• DATA FOR ANALYSIS:
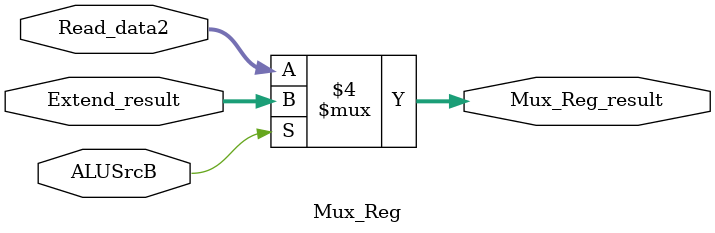
<source format=v>
`timescale 1ns / 1ps


module Mux_Reg(
    input [31:0] Extend_result,
    input [31:0] Read_data2,
    input ALUSrcB,
    output reg [31:0] Mux_Reg_result
    );
    always @(Read_data2 or Extend_result) begin
        if(ALUSrcB == 1) begin
            Mux_Reg_result = Extend_result;
        end else begin
            Mux_Reg_result = Read_data2;
         end
    end
endmodule

</source>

• REQUIRED WORK: When the word "input" appears in a line of the listing, copy that line.

• EXERCISE RESULT:
    input [31:0] Extend_result,
    input [31:0] Read_data2,
    input ALUSrcB,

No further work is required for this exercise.